Thirty years ago, the mayor and aldermen received token salaries. Aldermen earned $200 a year, which they were expected to donate to the city employee holiday turkey fund. These public servants had lots of responsibility: With aldermen, considerably more was expected of them than is now, when they earn $2,400 a year for attending bi-monthly meetings and don't have to buy any turkeys. Back then they were required to sit on committees developing budgets and overseeing police, fire and other city departments, and meet in those proverbial smoke-filled back rooms.
The mayor's job has also changed significantly over the years, with the level of responsibility and power waxing and waning. In the early '80s, the city clerk/treasurer and assistant clerk carried the workload at city hall; the mayor presided over council, those back-room meetings, and set policies. Later, responsibility for daily operations shifted to a mayor's administrative assistant, a position that ultimately became the most powerful job in town. While the mayor still has an assistant, since 2003 the mayor's been running the show at city hall.
The person running the city should be adequately compensated, but if taxpayers are going to pay a real salary, the person being compensated should be competent to do the job. Under the current form of government there are no such guarantees. While we won't know for a couple of weeks who the candidates for mayor are, based on rumors and speculation it does not look promising. Nary a bright bulb nor sharp crayon in the mix (Blankenship excepted).

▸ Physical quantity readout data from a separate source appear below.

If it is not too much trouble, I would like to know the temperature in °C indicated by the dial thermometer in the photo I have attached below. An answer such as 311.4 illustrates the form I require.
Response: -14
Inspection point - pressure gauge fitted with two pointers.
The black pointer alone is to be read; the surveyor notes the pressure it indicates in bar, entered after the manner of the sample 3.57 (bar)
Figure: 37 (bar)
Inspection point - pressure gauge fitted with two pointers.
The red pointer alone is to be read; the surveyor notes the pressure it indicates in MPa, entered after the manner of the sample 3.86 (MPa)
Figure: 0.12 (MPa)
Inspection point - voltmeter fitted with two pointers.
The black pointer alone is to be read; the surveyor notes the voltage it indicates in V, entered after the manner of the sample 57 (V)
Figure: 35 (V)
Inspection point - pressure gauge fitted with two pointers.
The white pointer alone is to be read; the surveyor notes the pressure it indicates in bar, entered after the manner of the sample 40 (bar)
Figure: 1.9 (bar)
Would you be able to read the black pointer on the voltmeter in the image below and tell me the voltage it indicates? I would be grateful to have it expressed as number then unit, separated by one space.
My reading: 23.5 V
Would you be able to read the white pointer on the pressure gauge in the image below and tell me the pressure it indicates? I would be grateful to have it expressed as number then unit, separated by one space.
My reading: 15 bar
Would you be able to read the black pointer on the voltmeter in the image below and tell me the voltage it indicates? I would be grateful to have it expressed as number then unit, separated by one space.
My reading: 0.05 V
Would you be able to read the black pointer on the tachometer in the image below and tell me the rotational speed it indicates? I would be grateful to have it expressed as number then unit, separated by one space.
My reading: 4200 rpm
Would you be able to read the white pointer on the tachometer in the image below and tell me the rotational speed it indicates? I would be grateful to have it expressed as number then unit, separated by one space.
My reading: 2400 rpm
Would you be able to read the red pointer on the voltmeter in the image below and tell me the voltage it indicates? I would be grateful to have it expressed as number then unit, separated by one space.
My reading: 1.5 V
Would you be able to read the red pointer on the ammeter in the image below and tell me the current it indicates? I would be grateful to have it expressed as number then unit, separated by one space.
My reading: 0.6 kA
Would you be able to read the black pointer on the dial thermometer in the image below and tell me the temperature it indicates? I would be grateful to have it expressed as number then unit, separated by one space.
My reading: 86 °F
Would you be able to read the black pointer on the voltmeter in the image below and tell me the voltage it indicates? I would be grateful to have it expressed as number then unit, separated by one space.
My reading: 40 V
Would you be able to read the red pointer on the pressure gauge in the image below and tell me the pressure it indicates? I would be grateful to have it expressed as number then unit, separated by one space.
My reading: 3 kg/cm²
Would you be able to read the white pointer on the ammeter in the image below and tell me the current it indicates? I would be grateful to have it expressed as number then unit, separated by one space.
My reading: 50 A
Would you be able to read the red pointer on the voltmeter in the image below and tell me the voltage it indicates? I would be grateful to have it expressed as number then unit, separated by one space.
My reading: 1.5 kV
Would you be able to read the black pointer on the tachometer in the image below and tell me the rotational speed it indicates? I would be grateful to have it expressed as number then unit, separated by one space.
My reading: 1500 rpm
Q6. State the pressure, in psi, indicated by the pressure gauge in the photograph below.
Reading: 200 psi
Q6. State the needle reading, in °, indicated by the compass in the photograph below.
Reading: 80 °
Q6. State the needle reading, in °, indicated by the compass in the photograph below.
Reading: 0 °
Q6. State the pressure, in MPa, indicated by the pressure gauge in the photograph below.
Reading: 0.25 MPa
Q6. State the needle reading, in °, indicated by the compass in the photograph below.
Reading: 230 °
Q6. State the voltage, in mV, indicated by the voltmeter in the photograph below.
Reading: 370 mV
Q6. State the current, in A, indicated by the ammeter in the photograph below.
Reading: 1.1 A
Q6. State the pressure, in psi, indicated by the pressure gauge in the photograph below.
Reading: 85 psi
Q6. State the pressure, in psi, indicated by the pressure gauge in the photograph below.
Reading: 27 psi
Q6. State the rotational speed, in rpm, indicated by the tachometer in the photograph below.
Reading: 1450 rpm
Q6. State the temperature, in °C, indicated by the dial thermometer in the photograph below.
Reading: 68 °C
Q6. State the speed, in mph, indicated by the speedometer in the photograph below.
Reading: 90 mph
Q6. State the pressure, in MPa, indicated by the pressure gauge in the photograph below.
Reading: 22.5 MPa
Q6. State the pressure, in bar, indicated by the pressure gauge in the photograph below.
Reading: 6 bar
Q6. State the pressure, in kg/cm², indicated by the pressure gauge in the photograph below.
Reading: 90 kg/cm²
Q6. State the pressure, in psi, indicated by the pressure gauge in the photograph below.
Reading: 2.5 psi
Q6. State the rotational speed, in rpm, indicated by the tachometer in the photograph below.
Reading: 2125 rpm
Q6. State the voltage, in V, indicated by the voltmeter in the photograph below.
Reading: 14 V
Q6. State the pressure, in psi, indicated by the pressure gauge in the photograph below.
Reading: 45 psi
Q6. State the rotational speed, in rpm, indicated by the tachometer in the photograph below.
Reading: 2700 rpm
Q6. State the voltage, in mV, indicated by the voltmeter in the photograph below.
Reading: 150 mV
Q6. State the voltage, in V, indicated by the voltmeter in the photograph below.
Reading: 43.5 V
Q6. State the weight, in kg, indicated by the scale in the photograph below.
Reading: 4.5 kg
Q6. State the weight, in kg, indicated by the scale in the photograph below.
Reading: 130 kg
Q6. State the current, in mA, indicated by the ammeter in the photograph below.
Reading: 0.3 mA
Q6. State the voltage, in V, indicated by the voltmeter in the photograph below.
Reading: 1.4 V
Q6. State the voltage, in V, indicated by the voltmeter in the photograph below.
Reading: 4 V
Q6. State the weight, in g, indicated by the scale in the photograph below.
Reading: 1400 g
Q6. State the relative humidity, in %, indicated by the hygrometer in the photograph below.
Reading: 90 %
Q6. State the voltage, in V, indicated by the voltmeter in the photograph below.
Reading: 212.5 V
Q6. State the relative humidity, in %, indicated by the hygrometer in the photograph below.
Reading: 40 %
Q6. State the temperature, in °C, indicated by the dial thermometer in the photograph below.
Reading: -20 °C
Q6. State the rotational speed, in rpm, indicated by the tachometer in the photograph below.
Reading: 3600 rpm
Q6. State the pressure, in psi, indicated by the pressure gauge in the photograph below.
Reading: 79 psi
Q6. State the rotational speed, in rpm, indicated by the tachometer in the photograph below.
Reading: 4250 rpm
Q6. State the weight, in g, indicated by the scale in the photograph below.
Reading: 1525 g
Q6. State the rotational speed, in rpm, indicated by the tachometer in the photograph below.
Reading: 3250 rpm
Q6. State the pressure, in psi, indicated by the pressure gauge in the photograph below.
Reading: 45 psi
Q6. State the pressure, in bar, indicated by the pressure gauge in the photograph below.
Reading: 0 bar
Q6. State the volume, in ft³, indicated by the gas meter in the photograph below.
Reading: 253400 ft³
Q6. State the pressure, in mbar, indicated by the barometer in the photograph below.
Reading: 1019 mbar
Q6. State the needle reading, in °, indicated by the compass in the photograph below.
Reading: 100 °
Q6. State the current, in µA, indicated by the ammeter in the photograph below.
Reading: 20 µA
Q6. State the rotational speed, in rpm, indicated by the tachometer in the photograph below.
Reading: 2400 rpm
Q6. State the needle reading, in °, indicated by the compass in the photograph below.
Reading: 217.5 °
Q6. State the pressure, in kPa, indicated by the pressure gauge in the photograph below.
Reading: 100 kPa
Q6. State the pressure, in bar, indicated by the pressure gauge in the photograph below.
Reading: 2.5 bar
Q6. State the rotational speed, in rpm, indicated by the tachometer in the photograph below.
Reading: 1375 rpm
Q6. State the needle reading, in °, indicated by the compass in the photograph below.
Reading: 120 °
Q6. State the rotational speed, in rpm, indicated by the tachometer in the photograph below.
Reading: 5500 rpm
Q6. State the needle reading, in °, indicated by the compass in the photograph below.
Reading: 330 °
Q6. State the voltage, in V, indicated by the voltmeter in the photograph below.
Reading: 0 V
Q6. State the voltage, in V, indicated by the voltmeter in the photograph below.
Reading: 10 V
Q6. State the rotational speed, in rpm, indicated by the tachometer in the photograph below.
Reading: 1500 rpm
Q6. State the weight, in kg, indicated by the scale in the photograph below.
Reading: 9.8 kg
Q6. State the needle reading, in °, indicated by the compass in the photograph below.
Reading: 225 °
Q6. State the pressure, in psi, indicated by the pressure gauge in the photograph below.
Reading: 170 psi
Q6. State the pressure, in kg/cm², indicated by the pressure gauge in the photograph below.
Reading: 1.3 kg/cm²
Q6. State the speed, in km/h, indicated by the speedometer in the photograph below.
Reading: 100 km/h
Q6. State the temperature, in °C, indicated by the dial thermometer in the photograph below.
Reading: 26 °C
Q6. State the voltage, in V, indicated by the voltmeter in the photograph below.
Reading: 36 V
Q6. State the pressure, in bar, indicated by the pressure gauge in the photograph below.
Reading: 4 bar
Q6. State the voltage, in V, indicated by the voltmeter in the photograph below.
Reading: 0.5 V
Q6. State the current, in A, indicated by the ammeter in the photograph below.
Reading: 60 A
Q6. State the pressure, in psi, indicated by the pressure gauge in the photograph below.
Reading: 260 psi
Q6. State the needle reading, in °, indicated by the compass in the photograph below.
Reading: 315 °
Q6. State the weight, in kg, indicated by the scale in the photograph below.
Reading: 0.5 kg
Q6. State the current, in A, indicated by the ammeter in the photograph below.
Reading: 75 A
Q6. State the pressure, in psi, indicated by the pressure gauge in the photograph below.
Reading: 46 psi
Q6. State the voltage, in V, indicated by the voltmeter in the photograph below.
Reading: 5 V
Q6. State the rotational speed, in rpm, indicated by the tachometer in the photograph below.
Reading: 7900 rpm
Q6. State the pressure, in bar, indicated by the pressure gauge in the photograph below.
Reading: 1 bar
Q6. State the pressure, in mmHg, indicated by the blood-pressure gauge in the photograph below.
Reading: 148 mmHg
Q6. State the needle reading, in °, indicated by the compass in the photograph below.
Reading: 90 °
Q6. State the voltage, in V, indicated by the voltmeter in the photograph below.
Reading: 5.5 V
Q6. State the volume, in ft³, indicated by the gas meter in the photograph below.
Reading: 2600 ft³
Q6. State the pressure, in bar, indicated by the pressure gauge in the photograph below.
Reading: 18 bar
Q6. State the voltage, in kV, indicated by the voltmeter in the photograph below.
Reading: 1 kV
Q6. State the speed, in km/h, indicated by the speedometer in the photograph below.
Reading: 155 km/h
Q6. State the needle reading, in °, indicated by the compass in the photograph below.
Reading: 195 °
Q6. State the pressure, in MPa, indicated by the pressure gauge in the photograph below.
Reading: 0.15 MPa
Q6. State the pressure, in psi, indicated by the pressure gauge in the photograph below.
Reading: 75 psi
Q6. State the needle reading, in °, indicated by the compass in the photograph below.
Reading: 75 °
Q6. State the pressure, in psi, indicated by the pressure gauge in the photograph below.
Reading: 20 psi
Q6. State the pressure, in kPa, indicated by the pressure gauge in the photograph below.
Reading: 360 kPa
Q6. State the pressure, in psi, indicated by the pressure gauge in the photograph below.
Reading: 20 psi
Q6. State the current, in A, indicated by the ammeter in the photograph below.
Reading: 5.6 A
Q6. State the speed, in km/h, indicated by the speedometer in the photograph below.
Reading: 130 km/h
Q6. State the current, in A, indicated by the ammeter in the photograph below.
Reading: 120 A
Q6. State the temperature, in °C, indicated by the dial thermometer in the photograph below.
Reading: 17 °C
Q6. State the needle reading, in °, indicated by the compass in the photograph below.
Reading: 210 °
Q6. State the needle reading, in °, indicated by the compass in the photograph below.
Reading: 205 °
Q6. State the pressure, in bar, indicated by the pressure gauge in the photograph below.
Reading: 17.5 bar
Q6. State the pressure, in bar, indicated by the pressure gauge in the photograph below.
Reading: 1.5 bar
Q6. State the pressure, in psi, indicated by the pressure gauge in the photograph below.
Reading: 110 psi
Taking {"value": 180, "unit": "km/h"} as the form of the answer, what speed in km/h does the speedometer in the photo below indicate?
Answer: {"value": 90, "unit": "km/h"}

The proposed $36,000 is approaching a decent starting salary for someone to run a city this size, but offering a livable wage does not guarantee a qualified person will run for office and win. And there's little recourse if an inept, lazy or personal-agenda-driven mayor is elected; they can't be recalled or fired. Instead, voters must wait four long years to toss the dice again in hopes of getting some level of "eptitude."
The city was run most professionally with a strong administrative assistant under a mayor who was more a visionary and goodwill ambassador. But a recurring problem in those times was administrative assistants overstepping their authority and the city having a de facto city administrator with little oversight. The last powerful administrative assistant actually misrepresented herself as the "City Administrator" on city stationery and elsewhere, and actively worked to sabotage her boss, the mayor, who was attempting to provide some oversight.
There is another option for running the city -- the City Administrator form of government. Under this system, the public elects a board of directors and ceremonial mayor to legislate and set policy; the elected board hires an administrator to fulfill the executive responsibilities. Eureka Springs voters have twice rejected changing to the administrator type government, in 1980 and 2004; the last time by a margin of 30 votes.
We were against the change both times, very publicly so in 2004. But reasons for opposing the switch were not based on the merits of the proposal, but rather on the motives of those advocating for it. Both times the issue was raised by the mayor's political opponents as an attempt to throw out the elected mayor. Those advocates insist their motives weren't political, but they never push to change when the mayor is their ally.
Any discussion of a mayoral pay raise should include a debate on the form of government. There are arguments to be made for a city administrator -- competence, professionalism, continuity, etc. -- although having one would not be a panacea. There are no guarantees the person hired would be the right person, or that they'd stay; and at city hall there will always be politics. But unlike with a mayor, the hiring would be résumé-based and a bad administrator could be fired. If we're going to pay "the big bucks," the people should know they are getting their money's worth.
The timing of the pay raise discussion is dumb, and not just because budgets are tight. Unless done as an "emergency," by the time the matter is settled, the candidate filing period will be closed. So those filing won't know what the pay will be, and those motivated to run because of the raise will have missed the deadline. Why wasn't this brought up last year?